### Problem statement
Can you copy out every line of the data below character for character, but leave out the pictures?

Raw records
•••••
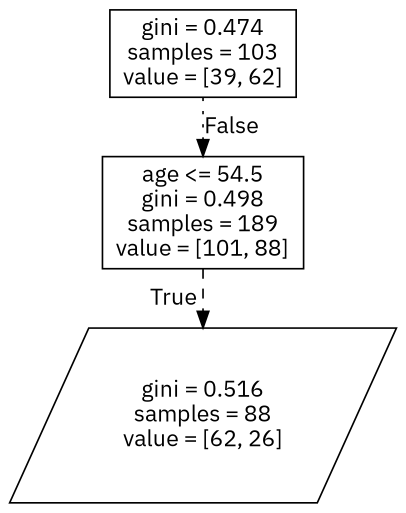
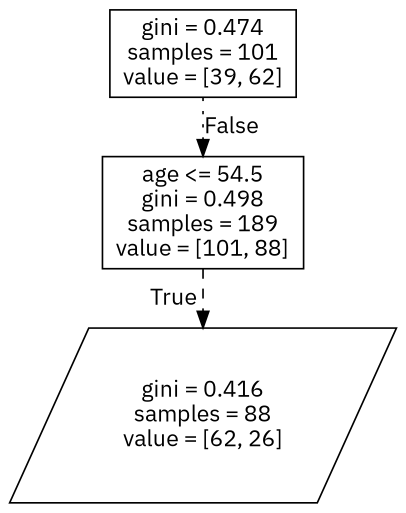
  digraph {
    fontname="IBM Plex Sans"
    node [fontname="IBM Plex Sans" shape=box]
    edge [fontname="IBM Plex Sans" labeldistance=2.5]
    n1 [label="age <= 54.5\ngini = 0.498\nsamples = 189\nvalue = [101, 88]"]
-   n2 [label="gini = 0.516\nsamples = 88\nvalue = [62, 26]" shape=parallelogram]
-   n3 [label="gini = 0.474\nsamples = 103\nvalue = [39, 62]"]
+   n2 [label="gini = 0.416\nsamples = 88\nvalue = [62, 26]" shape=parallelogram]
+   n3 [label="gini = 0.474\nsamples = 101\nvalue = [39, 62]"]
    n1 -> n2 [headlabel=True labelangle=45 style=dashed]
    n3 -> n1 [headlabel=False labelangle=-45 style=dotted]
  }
•••••
### Written reply
  digraph {
    fontname="IBM Plex Sans"
    node [fontname="IBM Plex Sans" shape=box]
    edge [fontname="IBM Plex Sans" labeldistance=2.5]
    n1 [label="age <= 54.5\ngini = 0.498\nsamples = 189\nvalue = [101, 88]"]
-   n2 [label="gini = 0.516\nsamples = 88\nvalue = [62, 26]" shape=parallelogram]
-   n3 [label="gini = 0.474\nsamples = 103\nvalue = [39, 62]"]
+   n2 [label="gini = 0.416\nsamples = 88\nvalue = [62, 26]" shape=parallelogram]
+   n3 [label="gini = 0.474\nsamples = 101\nvalue = [39, 62]"]
    n1 -> n2 [headlabel=True labelangle=45 style=dashed]
    n3 -> n1 [headlabel=False labelangle=-45 style=dotted]
  }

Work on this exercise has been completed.